Письмо Ваше застало меня еще в Ялте действительно, а когда выеду в Екатеринодар еще не знаю: скоро сказка говорится, но нескоро дело делается в нашей родимой сторонушке.
Много передумала я в последнее время, сидя на моем чудесном балконе, обсаженном кипарисами, любуясь плеском волн и чудной картиной родного мне юга. Знакомые горы — преддверье Кавказа — перенесли меня «в другую жизнь и берег дальний». Как невозмутимые судьи стоят передо мною эти громады, спрашивая отчета в прожитом. 18-летней женщиной выпустили они меня в житейский омут. С тех пор прошло столько же, но не на радость и счастье ушли эти годы, и не вернула бы я и одного часа из них.
Вам хочется покутить, дорогой Иван Сергеевич, за чем же дело стало. Это так легко и незатейливо. К тому же весь Вавилон у Ваших ног. По всем вероятиям, буду в Париже в половине нашего декабря и всеми силами буду помогать Вам.
Моя дорогая Индия еще и на этот раз ускользает у меня из рук. Принялась я за сборы слишком поздно, и все сделано наполовину. Ранее Генваря я там быть не могу, а это было бы слишком поздно, благоразумие берет верх, и я, скрепя сердце и горько проплакав 4 ночи, решилась отложить все это до будущей зимы и начать в мае с Америки и приготовлений своих не покидаю.
На днях приехал курьер из Коканда, и ждут производства Скобелева в генералы за последние подвиги. В Ливадии никаких приемов нет и все жалуются на скуку.
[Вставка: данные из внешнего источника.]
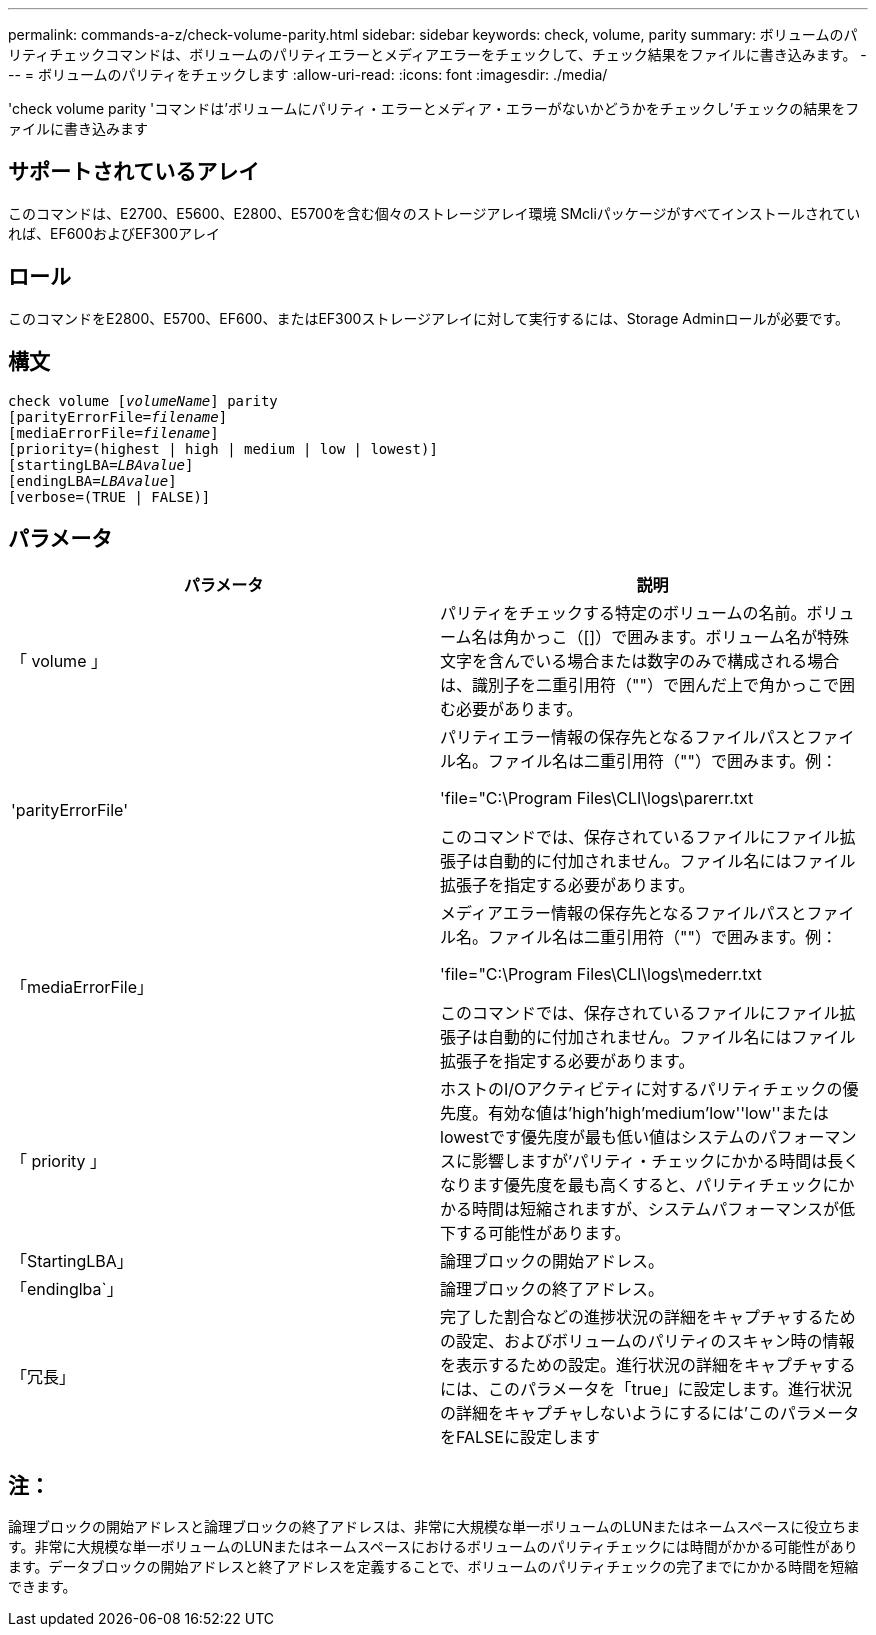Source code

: ---
permalink: commands-a-z/check-volume-parity.html 
sidebar: sidebar 
keywords: check, volume, parity 
summary: ボリュームのパリティチェックコマンドは、ボリュームのパリティエラーとメディアエラーをチェックして、チェック結果をファイルに書き込みます。 
---
= ボリュームのパリティをチェックします
:allow-uri-read: 
:icons: font
:imagesdir: ./media/


[role="lead"]
'check volume parity 'コマンドは'ボリュームにパリティ・エラーとメディア・エラーがないかどうかをチェックし'チェックの結果をファイルに書き込みます



== サポートされているアレイ

このコマンドは、E2700、E5600、E2800、E5700を含む個々のストレージアレイ環境 SMcliパッケージがすべてインストールされていれば、EF600およびEF300アレイ



== ロール

このコマンドをE2800、E5700、EF600、またはEF300ストレージアレイに対して実行するには、Storage Adminロールが必要です。



== 構文

[listing, subs="+macros"]
----
check volume pass:quotes[[_volumeName_]] parity
[parityErrorFile=pass:quotes[_filename_]]
[mediaErrorFile=pass:quotes[_filename_]]
[priority=(highest | high | medium | low | lowest)]
[startingLBA=pass:quotes[_LBAvalue_]]
[endingLBA=pass:quotes[_LBAvalue_]]
[verbose=(TRUE | FALSE)]
----


== パラメータ

|===
| パラメータ | 説明 


 a| 
「 volume 」
 a| 
パリティをチェックする特定のボリュームの名前。ボリューム名は角かっこ（[]）で囲みます。ボリューム名が特殊文字を含んでいる場合または数字のみで構成される場合は、識別子を二重引用符（""）で囲んだ上で角かっこで囲む必要があります。



 a| 
'parityErrorFile'
 a| 
パリティエラー情報の保存先となるファイルパスとファイル名。ファイル名は二重引用符（""）で囲みます。例：

'file="C:\Program Files\CLI\logs\parerr.txt

このコマンドでは、保存されているファイルにファイル拡張子は自動的に付加されません。ファイル名にはファイル拡張子を指定する必要があります。



 a| 
「mediaErrorFile」
 a| 
メディアエラー情報の保存先となるファイルパスとファイル名。ファイル名は二重引用符（""）で囲みます。例：

'file="C:\Program Files\CLI\logs\mederr.txt

このコマンドでは、保存されているファイルにファイル拡張子は自動的に付加されません。ファイル名にはファイル拡張子を指定する必要があります。



 a| 
「 priority 」
 a| 
ホストのI/Oアクティビティに対するパリティチェックの優先度。有効な値は'high`'high`'medium'low''low''またはlowestです優先度が最も低い値はシステムのパフォーマンスに影響しますが'パリティ・チェックにかかる時間は長くなります優先度を最も高くすると、パリティチェックにかかる時間は短縮されますが、システムパフォーマンスが低下する可能性があります。



 a| 
「StartingLBA」
 a| 
論理ブロックの開始アドレス。



 a| 
「endinglba`」
 a| 
論理ブロックの終了アドレス。



 a| 
「冗長」
 a| 
完了した割合などの進捗状況の詳細をキャプチャするための設定、およびボリュームのパリティのスキャン時の情報を表示するための設定。進行状況の詳細をキャプチャするには、このパラメータを「true」に設定します。進行状況の詳細をキャプチャしないようにするには'このパラメータをFALSEに設定します

|===


== 注：

論理ブロックの開始アドレスと論理ブロックの終了アドレスは、非常に大規模な単一ボリュームのLUNまたはネームスペースに役立ちます。非常に大規模な単一ボリュームのLUNまたはネームスペースにおけるボリュームのパリティチェックには時間がかかる可能性があります。データブロックの開始アドレスと終了アドレスを定義することで、ボリュームのパリティチェックの完了までにかかる時間を短縮できます。
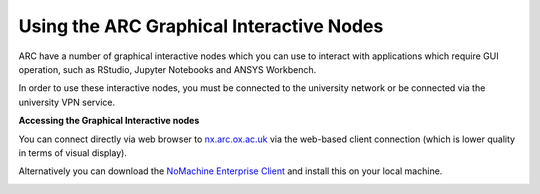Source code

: 
Using the ARC Graphical Interactive Nodes
-----------------------------------------


ARC have a number of graphical interactive nodes which you can use to interact with applications which require GUI operation, such as RStudio, Jupyter Notebooks
and ANSYS Workbench.

In order to use these interactive nodes, you must be connected to the university network or be connected via the university VPN service. 

**Accessing the Graphical Interactive nodes**

You can connect directly via web browser to `nx.arc.ox.ac.uk <https://nx.arc.ox.ac.uk>`_ via the web-based client connection (which is lower quality in terms of
visual display).

Alternatively you can download the `NoMachine Enterprise Client <https://www.nomachine.com/download-enterprise#NoMachine-Enterprise-Client>`_ and install this on your
local machine.

.. image:: images/arc-client1.png
  :width: 800
  :alt: Client Install Stage 1
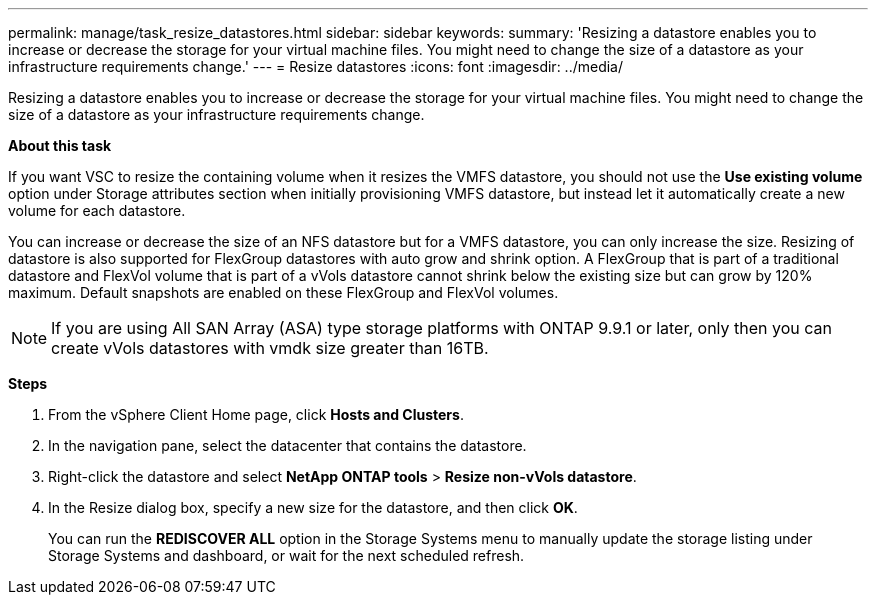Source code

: ---
permalink: manage/task_resize_datastores.html
sidebar: sidebar
keywords:
summary: 'Resizing a datastore enables you to increase or decrease the storage for your virtual machine files. You might need to change the size of a datastore as your infrastructure requirements change.'
---
= Resize datastores
:icons: font
:imagesdir: ../media/

[.lead]
Resizing a datastore enables you to increase or decrease the storage for your virtual machine files. You might need to change the size of a datastore as your infrastructure requirements change.

*About this task*

If you want VSC to resize the containing volume when it resizes the VMFS datastore, you should not use the *Use existing volume* option under Storage attributes section when initially provisioning VMFS datastore, but instead let it automatically create a new volume for each datastore.

You can increase or decrease the size of an NFS datastore but for a VMFS datastore, you can only increase the size. Resizing of datastore is also supported for FlexGroup datastores with auto grow and shrink option. A FlexGroup that is part of a traditional datastore and FlexVol volume that is part of a vVols datastore cannot shrink below the existing size but can grow by 120% maximum. Default snapshots are enabled on these FlexGroup and FlexVol volumes.

NOTE: If you are using All SAN Array (ASA) type storage platforms with ONTAP 9.9.1 or later, only then you can create vVols datastores with vmdk size greater than 16TB.

*Steps*

. From the vSphere Client Home page, click *Hosts and Clusters*.
. In the navigation pane, select the datacenter that contains the datastore.
. Right-click the datastore and select *NetApp ONTAP tools* > *Resize non-vVols datastore*.
. In the Resize dialog box, specify a new size for the datastore, and then click *OK*.
+
You can run the *REDISCOVER ALL* option in the Storage Systems menu to manually update the storage listing under Storage Systems and dashboard, or wait for the next scheduled refresh.

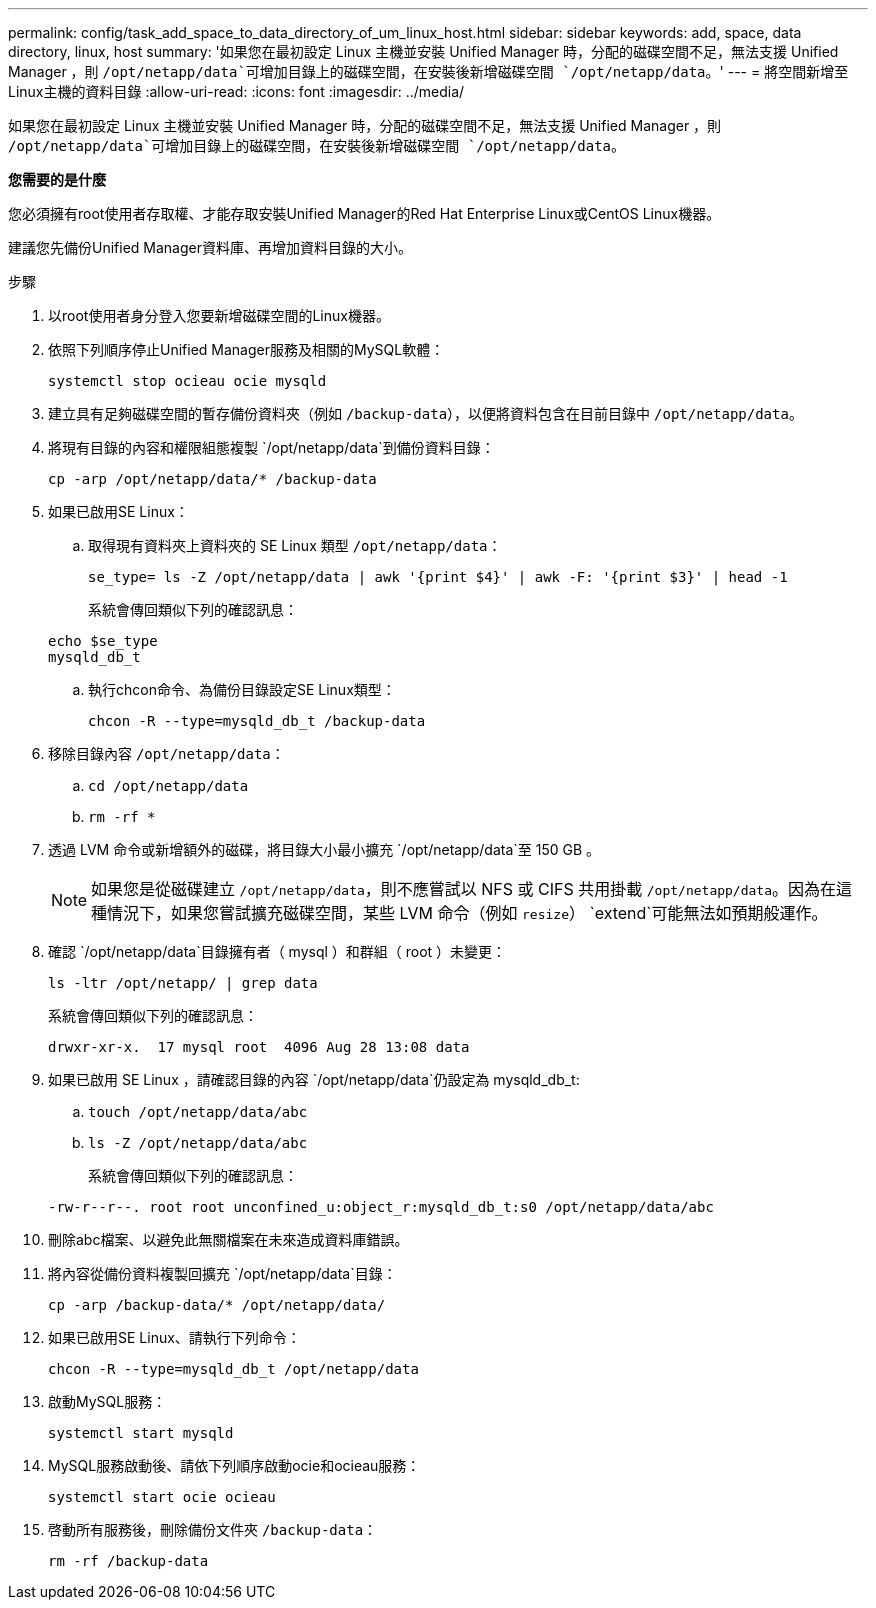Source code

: ---
permalink: config/task_add_space_to_data_directory_of_um_linux_host.html 
sidebar: sidebar 
keywords: add, space, data directory, linux, host 
summary: '如果您在最初設定 Linux 主機並安裝 Unified Manager 時，分配的磁碟空間不足，無法支援 Unified Manager ，則 `/opt/netapp/data`可增加目錄上的磁碟空間，在安裝後新增磁碟空間 `/opt/netapp/data`。' 
---
= 將空間新增至Linux主機的資料目錄
:allow-uri-read: 
:icons: font
:imagesdir: ../media/


[role="lead"]
如果您在最初設定 Linux 主機並安裝 Unified Manager 時，分配的磁碟空間不足，無法支援 Unified Manager ，則 `/opt/netapp/data`可增加目錄上的磁碟空間，在安裝後新增磁碟空間 `/opt/netapp/data`。

*您需要的是什麼*

您必須擁有root使用者存取權、才能存取安裝Unified Manager的Red Hat Enterprise Linux或CentOS Linux機器。

建議您先備份Unified Manager資料庫、再增加資料目錄的大小。

.步驟
. 以root使用者身分登入您要新增磁碟空間的Linux機器。
. 依照下列順序停止Unified Manager服務及相關的MySQL軟體：
+
`systemctl stop ocieau ocie mysqld`

. 建立具有足夠磁碟空間的暫存備份資料夾（例如 `/backup-data`），以便將資料包含在目前目錄中 `/opt/netapp/data`。
. 將現有目錄的內容和權限組態複製 `/opt/netapp/data`到備份資料目錄：
+
`cp -arp /opt/netapp/data/* /backup-data`

. 如果已啟用SE Linux：
+
.. 取得現有資料夾上資料夾的 SE Linux 類型 `/opt/netapp/data`：
+
`se_type= ls -Z /opt/netapp/data | awk '{print $4}' | awk -F: '{print $3}' | head -1`

+
系統會傳回類似下列的確認訊息：

+
[listing]
----
echo $se_type
mysqld_db_t
----
.. 執行chcon命令、為備份目錄設定SE Linux類型：
+
`chcon -R --type=mysqld_db_t /backup-data`



. 移除目錄內容 `/opt/netapp/data`：
+
.. `cd /opt/netapp/data`
.. `rm -rf *`


. 透過 LVM 命令或新增額外的磁碟，將目錄大小最小擴充 `/opt/netapp/data`至 150 GB 。
+
[NOTE]
====
如果您是從磁碟建立 `/opt/netapp/data`，則不應嘗試以 NFS 或 CIFS 共用掛載 `/opt/netapp/data`。因為在這種情況下，如果您嘗試擴充磁碟空間，某些 LVM 命令（例如 `resize`） `extend`可能無法如預期般運作。

====
. 確認 `/opt/netapp/data`目錄擁有者（ mysql ）和群組（ root ）未變更：
+
`ls -ltr /opt/netapp/ | grep data`

+
系統會傳回類似下列的確認訊息：

+
[listing]
----
drwxr-xr-x.  17 mysql root  4096 Aug 28 13:08 data
----
. 如果已啟用 SE Linux ，請確認目錄的內容 `/opt/netapp/data`仍設定為 mysqld_db_t:
+
.. `touch /opt/netapp/data/abc`
.. `ls -Z /opt/netapp/data/abc`
+
系統會傳回類似下列的確認訊息：

+
[listing]
----
-rw-r--r--. root root unconfined_u:object_r:mysqld_db_t:s0 /opt/netapp/data/abc
----


. 刪除abc檔案、以避免此無關檔案在未來造成資料庫錯誤。
. 將內容從備份資料複製回擴充 `/opt/netapp/data`目錄：
+
`cp -arp /backup-data/* /opt/netapp/data/`

. 如果已啟用SE Linux、請執行下列命令：
+
`chcon -R --type=mysqld_db_t /opt/netapp/data`

. 啟動MySQL服務：
+
`systemctl start mysqld`

. MySQL服務啟動後、請依下列順序啟動ocie和ocieau服務：
+
`systemctl start ocie ocieau`

. 啓動所有服務後，刪除備份文件夾 `/backup-data`：
+
`rm -rf /backup-data`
К[няги]ня Воронцова по-прежнему экзальтированна и, кажется, прочит Бульку за гр[афиню] Строганову, дочь Марии Николаевны, на что m-me Скобелева вряд ли пришлет ему свое благословение. Игнатьев уехал, и приехали молодые Мингрельские, остальные все по-прежнему, и гр[афиня] Тизенгаузен и m-llе Тилор все налицо, и всюду тишь да гладь и царская благодать.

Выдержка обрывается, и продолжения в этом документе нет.